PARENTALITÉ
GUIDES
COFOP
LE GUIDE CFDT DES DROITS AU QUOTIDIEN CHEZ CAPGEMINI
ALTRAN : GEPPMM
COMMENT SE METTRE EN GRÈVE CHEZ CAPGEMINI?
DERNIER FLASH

— What to produce —
Could you copy every record above exactly as written?

— Exercise result —
PARENTALITÉ
GUIDES
COFOP
LE GUIDE CFDT DES DROITS AU QUOTIDIEN CHEZ CAPGEMINI
ALTRAN : GEPPMM
COMMENT SE METTRE EN GRÈVE CHEZ CAPGEMINI?
DERNIER FLASH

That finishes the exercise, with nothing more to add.